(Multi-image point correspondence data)

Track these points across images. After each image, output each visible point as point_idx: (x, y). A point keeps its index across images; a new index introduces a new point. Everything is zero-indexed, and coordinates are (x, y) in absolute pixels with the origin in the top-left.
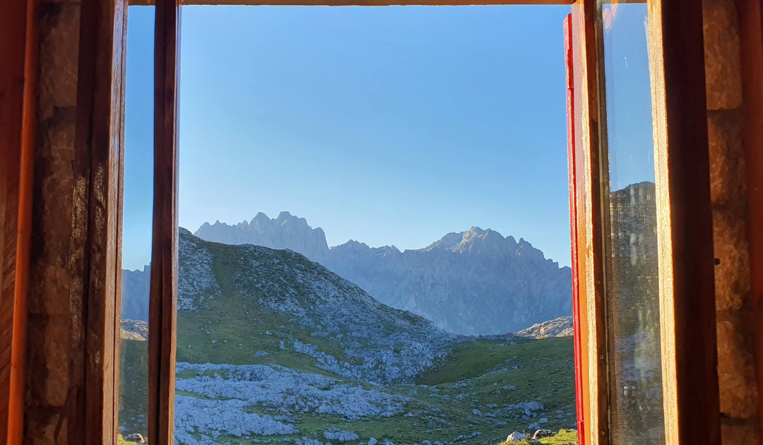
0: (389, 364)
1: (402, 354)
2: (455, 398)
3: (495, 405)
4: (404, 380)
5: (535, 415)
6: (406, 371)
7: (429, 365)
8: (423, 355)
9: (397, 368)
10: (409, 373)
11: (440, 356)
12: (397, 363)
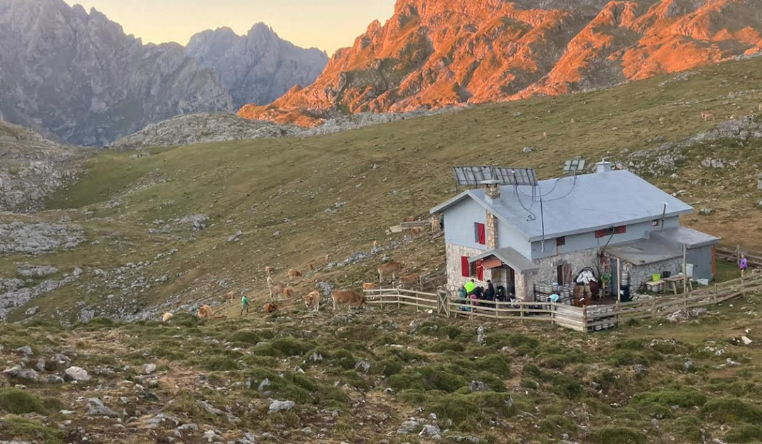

> _THE TASK_: Restate the data word for word from its first line through the line with "7: (429, 365)", leaving out any picture along the way.

> _EXERCISE RESPONSE_:
Track these points across images. After each image, output each visible point as point_idx: (x, y). A point keeps its index across images; a new index introduces a new point. Everything is zero-indexed, and coordinates are (x, y) in absolute pixels with the origin in the top-left.
0: (389, 364)
1: (402, 354)
2: (455, 398)
3: (495, 405)
4: (404, 380)
5: (535, 415)
6: (406, 371)
7: (429, 365)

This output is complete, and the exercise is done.